Sister Queens by Julia Fox

Sister Queens: The Noble, Tragic Lives of Katherine of Aragon and Juana, Queen of Castile, Julia Fox, Ballantine, 2011

3 Stars

Rating: 3 out of 5.

Book – Sister Queens: The Noble, Tragic Lives of Katherine of Aragon and Juana, Queen of Castile

While Julia Fox’s attention to little details is meticulous, her book Sister Queens: The Noble, Tragic Lives of Katherine of Aragon and Juana, Queen of Castile is mistitled. It’s a lopsided historical account of Katherine of Aragon, with scant attention placed on her older sister, Juana of Castile.

It read to me like Fox intended to write a biography on Katherine and maybe came up a few pages short, so she crammed in some facts about Juana. They were sisters, both queens, treated cruelly by their husbands and then cast aside in vicious games of politics.

I figure 2/3 of the book pertains to Katherine, 1/6 to notes and pictures and the other 1/6 to Juana’s life. It’s understandable to an extent, as Fox is an accredited expert on Tudor history, and there is so much known about Katherine and her marriage to Henry VII of England, a marriage that ended up fragmenting the Catholic Church and changing the face of Europe forever.

Juana the Who?

Sections pertaining to Juana’s childhood and her marriage to Philp Hapsburg are frustratingly truncated. It’s understandable as Juana spent most of her life—well over 40 years—locked away at Tordesillas, kept prisoner by her beloved Father, then later her son. Not much happens when a person is shut off from the rest of the world.

Fox maintains the now commonly held position that Juana was never insane, and backs this up with accounts from respectable people who came in contact with the supposed Mad Queen.

While I agree that Juana would not be considered legally insane by modern standards, she did exhibit such emotional mood swings which could be diagnosed as bipolar or manic depression. Juana’s documented strange, erratic behavior is downplayed by Fox. Certainly Juana’s treatment was unjust and callous, but there is evidence that, for a while, at least after Philip’s death and then giving birth to her sixth child, Juana was not mentally capable or willing to fulfill her functions as Sovereign Queen. Worse, Fox speculates so often about what Juana felt or did and how we will never know certain truths as hard proof is lacking, that she rarely comes to any definitive conclusion about Juana. We’ll never know anything for sure, Fox frequently states, so then why write about it?

Katherine the Great

In contrast, the parts on Katherine were painstakingly detailed. From Katherine’s grand entrance into London, her marriage to Arthur, then to his younger brother, Henry, each of her pregnancies and miscarriages, the death of her son, how she prudently ruled England while Henry was away at war with France, and then how valiantly she fought to save her marriage from divorce, these facts are all described in a well-annotated, scholarly manner, so replete with minute details of clothing, food and castles that G.R.R. Martin and Bertrice Small would be proud.

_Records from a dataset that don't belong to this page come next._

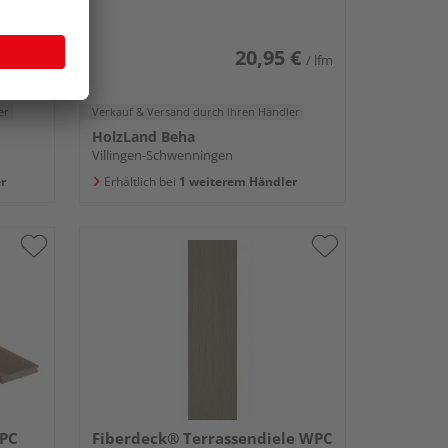
180 mm
 €
20,95 €
/ lfm
/ lfm
er
Verkauf & Versand
durch Ihren Händler
HolzLand Beha
Villingen-Schwenningen
r
Erhältlich bei
1 weiterem Händler
WPC
Fiberdeck® Terrassendiele WPC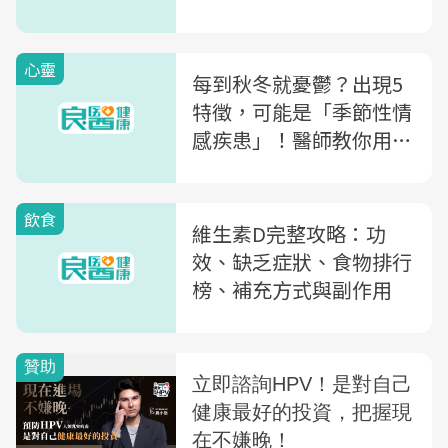
訣」，讓好心情找上門
心靈
每到秋冬就憂鬱？出現5
特徵，可能是「季節性情
感疾患」！醫師教你用4
方法自我舒緩
飲食
維生素D完整攻略：功
效、缺乏症狀、食物排行
榜、補充方式與副作用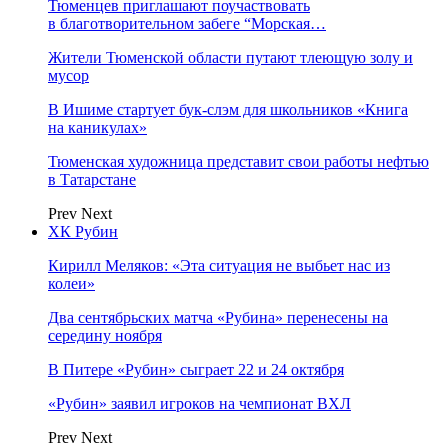
Тюменцев приглашают поучаствовать
в благотворительном забеге “Морская…
Жители Тюменской области путают тлеющую золу и
мусор
В Ишиме стартует бук-слэм для школьников «Книга
на каникулах»
Тюменская художница представит свои работы нефтью
в Татарстане
Prev
Next
ХК Рубин
Кирилл Меляков: «Эта ситуация не выбьет нас из
колеи»
Два сентябрьских матча «Рубина» перенесены на
середину ноября
В Питере «Рубин» сыграет 22 и 24 октября
«Рубин» заявил игроков на чемпионат ВХЛ
Prev
Next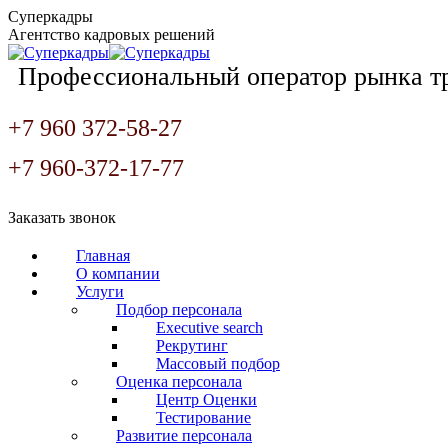
Перейти
Суперкадры
к
Агентство кадровых решений
содержанию
Профессиональный оператор рынка т
+7 960 372-58-27
+7 960-372-17-77
Страница
Страница
Страница
Заказать звонок
Вконтакте
WhatsApp
Telegram
открывается
открывается
открывается
Главная
в
в
в
О компании
новом
новом
новом
Услуги
окне
окне
окне
Подбор персонала
Executive search
Рекрутинг
Массовый подбор
Оценка персонала
Центр Оценки
Тестирование
Развитие персонала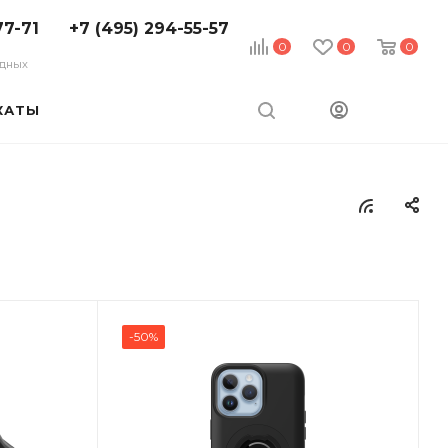
77-71
+7 (495) 294-55-57
0
0
0
ходных
КАТЫ
-50%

Katherine’s letters and actions are documented facts. Her character is fully analyzed, so Katherine becomes a fleshed-out human being before our eyes. There may be a few mysteries about her motives, but there is never a doubt about who she is.

A Lopsided Account

Were this a book just about Katherine, I would have appreciated it much more, rating this at least a 4. I’d like to consider myself an amateur historian when it comes to the Trastamaras & Hapsburg Spaniards and I found the sections on Juana disappointingly sparse in comparison to Katherine’s. The only information new to me about Juana was the number of visits her grandchildren made to her while she was imprisoned (18 in 20 years).

It’s unfortunate that this book is so uneven with much more written about Katherine than Juana. The parallel themes Fox attempts to draw about the sister queens’ fates are not thoroughly convincing. If she had framed her book on a point by point basis, rather than writing this chronologically, perhaps she would have made a more definitive case. As it was, I’m not sure what her ultimate thesis was besides pointing out the obvious tragedies.

4 stars for the Katharine sections + 1.5 stars for Juana’s = 2.75, rounded up to 3 stars overall.